◆ DIRECTIONS FOR THIS TASK ◆
Return every line below as is, leaving out the pictures.

◆ DATA BLOCK ◆

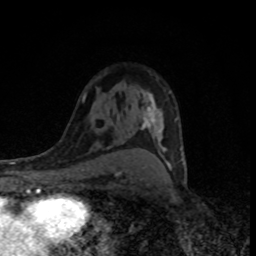
Breast MRI (dynamic contrast-enhanced), one axial slice. Position 53 of 80 along the scan axis. Cropped to one breast. Dynamic contrast-enhanced series, time point 2 of 8 at this slice position (early post-contrast). 1.5 T. TE 4.2 ms, TR 7 ms. 2 mm slice thickness. 256 × 256 image matrix. Female patient.
Annotated regions visible in this slice (semi-automatic segmentation, software-assisted and operator-edited):
- enhancing-tissue mask used for the functional tumour volume (all voxels passing the contrast-enhancement thresholds inside the analysis volume; usually the tumour): bounding box [x1, y1, x2, y2] px = [141, 92, 185, 169]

◆ TASK OUTPUT ◆
Breast MRI (dynamic contrast-enhanced), one axial slice. Position 53 of 80 along the scan axis. Cropped to one breast. Dynamic contrast-enhanced series, time point 2 of 8 at this slice position (early post-contrast). 1.5 T. TE 4.2 ms, TR 7 ms. 2 mm slice thickness. 256 × 256 image matrix. Female patient.
Annotated regions visible in this slice (semi-automatic segmentation, software-assisted and operator-edited):
- enhancing-tissue mask used for the functional tumour volume (all voxels passing the contrast-enhancement thresholds inside the analysis volume; usually the tumour): bounding box [x1, y1, x2, y2] px = [141, 92, 185, 169]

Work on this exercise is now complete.